On Tuesday, Dec 11, 2018, 15:00

Room 011, Kitot building

 (The talk will be given in English)

Speaker:     Dr. Nadav Cohen
                   School of Mathematics, Institute for Advanced Study, Princeton NJ

Monday, December 24^th, 2018
15:00 - 16:00

Room 011, Kitot Bldg., Faculty of Engineering

On Expressiveness and Optimization in Deep Learning

Abstract

Understanding deep learning calls for addressing three fundamental questions: expressiveness, optimization and generalization.  Expressiveness refers to the ability of compactly sized deep neural networks to represent functions capable of solving real-world problems.  Optimization concerns the effectiveness of simple gradient-based algorithms in solving non-convex neural network training programs.  Generalization treats the phenomenon of deep learning models not overfitting despite having much more parameters than examples to learn from.  This talk will describe a series of works aimed at unraveling some of the mysteries behind expressiveness and optimization.  I will begin by establishing an equivalence between convolutional and recurrent networks --- the most successful deep learning architectures to date --- and hierarchical tensor decompositions.  The equivalence will be used to answer various questions concerning expressiveness, resulting in new theoretically-backed tools for deep network design.  I will then turn to discuss a recent line of work analyzing optimization of deep linear neural networks.  By studying the trajectories of gradient descent, we will derive the most general guarantee to date for efficient convergence to global minimum of a gradient-based algorithm training a deep network.  Moreover, in stark contrast with conventional wisdom, we will see that sometimes, gradient descent can train a deep linear network faster than a classic linear model.  In other words, depth can accelerate optimization, even without any gain in expressiveness, and despite introducing non-convexity to a formerly convex problem.

Works covered in this talk were in collaboration with Amnon Shashua, Sanjeev Arora, Elad Hazan, Or Sharir, Yoav Levine, Noah Golowich, Wei Hu, Ronen Tamari and David Yakira. 

Short Bio

Nadav Cohen is a postdoctoral member at the School of Mathematics in the Institute for Advanced Study.  His research focuses on the theoretical and algorithmic foundations of deep learning.  In particular, he is interested in mathematically analyzing aspects of expressiveness, optimization and generalization, with the goal of deriving theoretically founded procedures and algorithms that will improve practical performance.  Nadav earned his PhD at the School of Computer Science and Engineering in the Hebrew University of Jerusalem, under the supervision of Prof. Amnon Shashua.

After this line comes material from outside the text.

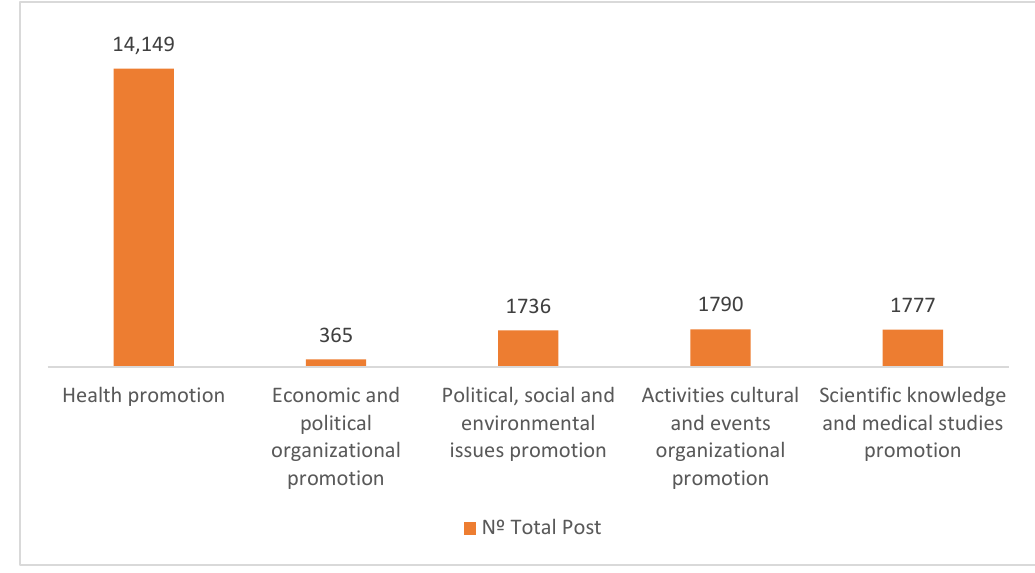
Figure 3. Number of posts by content type.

Prior to that, he obtained a BSc in electrical engineering and a BSc in mathematics (both summa cum laude) at the Technion Excellence Program for distinguished undergraduates. For his contributions to the theoretical understanding of deep learning, Nadav received a number of awards, including the Google Doctoral Fellowship in Machine Learning, the Rothschild Postdoctoral Fellowship, and the Zuckerman Postdoctoral Fellowship.